Sam had left the White House an hour ago-nine o'clock. Election results still scrolled across the bottom of her television screen when Toby arrived in her office, wearing his coat and raising his eyebrows with an unspoken question. Ready to go? CJ nodded, and, fifteen minutes later, their taxi rolled to a stop in front of Josh's building.
As Toby leaned forward to pay the driver, CJ looked past him to see Sam, Josh, and Donna sprawled on the front steps like a trio of lizards under heat lamps. Affection for them twisted into a tight knot inside CJ's chest. She wished she could capture them that way, sneak a photograph and mount it in a frame on her end table. She owned so few photographs of any of them. The last few months-hell, the last few years-had triggered similar thoughts. Occasional phone calls with her father and more frequent ones with Josh had sparked the overdue realization that memory could fail-would fail, even without a degenerative disease. She'd done her best to shove those thoughts down deep, bury them in her subconscious for another day. A day not so busy, not so full.
A day like today.
CJ let Toby exit first, taking advantage of the empty seconds to gather herself as she straightened her back, drew a full breath. By the time CJ stepped out of the car and onto the sidewalk, Josh had already bounded to the bottom of the steps to meet them. As Toby extracted himself from Josh's quick embrace, CJ caught a glimpse of Josh's clothes; the set of blue pajamas peeked out from the part in his coat. They hung off him as though they were fluid, dripping down his arms and legs, beyond the cuffs of his coat sleeves and stretching toward the ground.

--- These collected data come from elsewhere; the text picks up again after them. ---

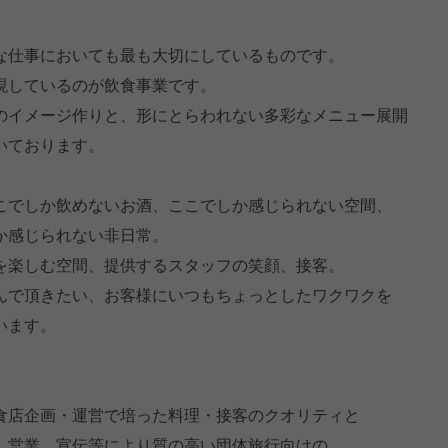
な仕事においても最も大切にしているものです。
現しているのが飲食事業です。
のイメージ作りと、形にとらわれない多彩なメニュー展開
いております。
こでしか飲めないお酒、ここでしか感じられない空間、
か感じられない非日常。
を楽しむ空間、提供するスタッフの笑顔、接客。
んで頂きたい、お客様にいつもちょっとしたワクワクを
います。
店企画・運営で培った料理・接客のクオリティと
営業、宣伝等により質の高い団体旅行向けの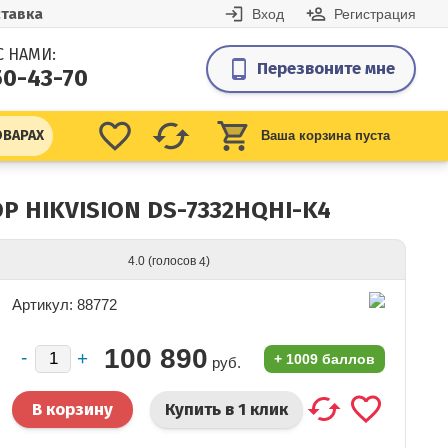
тавка
Вход
Регистрация
С НАМИ:
Перезвоните мне
50-43-70
ОВАРАХ
Ваша корзина пуста
 HIKVISION DS-7332HQHI-K4
(голосов
)
4.0
4
Артикул: 88772
100 890
+
1009 баллов
руб.
Купить в 1 клик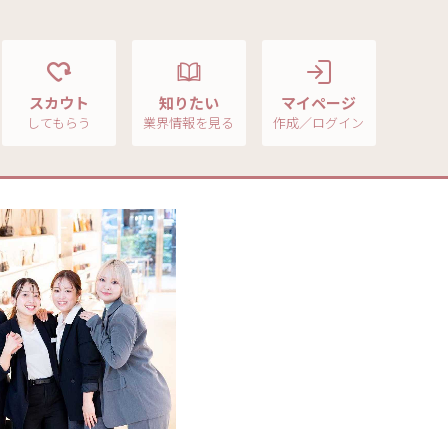
スカウト
知りたい
マイページ
してもらう
業界情報を見る
作成／ログイン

Josh's voice floated light and soft into her ears, and CJ snapped her eyes to Josh's face. Her heart stuttered as she noticed his smile; she'd forgotten the shape of it. She'd had no reminders. No reminders of his smile, his build, and she'd forgotten. She'd forgotten his smile-his face-and had chosen pajamas two sizes too large for him. CJ sucked a scratchy breath down her throat and forced herself to smile, wrapping her arms around Josh's shoulders to pull him against her.
"Hey," she answered, turning her face into the curve of Josh's neck to hide her face and frustration. "How are you doing?"

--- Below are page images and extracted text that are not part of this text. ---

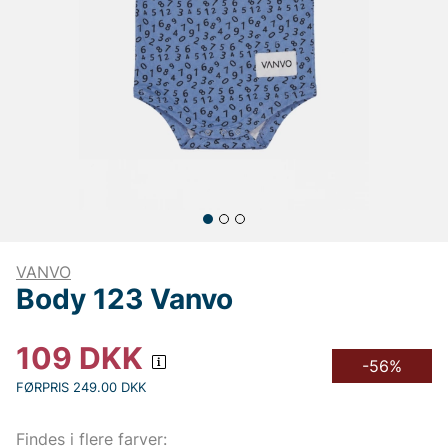
VANVO
Body 123 Vanvo
109
DKK
-56%
FØRPRIS 249.00 DKK
Findes i flere farver: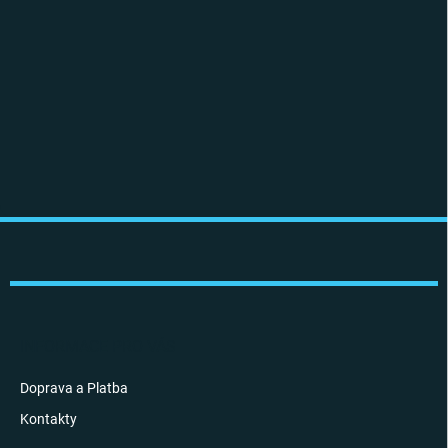
Z
á
p
a
t
í
INFORMACE PRO VÁS
Doprava a Platba
Kontakty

"Good. I'm good," he said, curling one arm around her waist. "Glad you're here. I missed you guys."
CJ squeezed her eyes shut, the barbed-wire frustration dulled for a moment by the cool relief that washed through her with Josh's voice, his warmth. She held him tighter, struggling to adopt an air of normalcy. Chatter drifted from the stairs and filled the silence when CJ couldn't reply, unable to push any words up her throat.
Josh stood within the circle of her arms until she loosened her hold and pulled away. "You want a beer? Donna could run back inside and get you one," he said, turning back toward the steps.
CJ swallowed, pushed her hair away from her face, and managed a grin. "Sure. Thanks," she said and followed Josh.
Accepting a bottle of beer from Donna, CJ took a seat on a step beside Toby and watched her friends, listened to them, tried to commit them to her memory. The next day, she left the White House for lunch and returned with a new camera, hoping that someday its photographs, when she took them, might help her remember.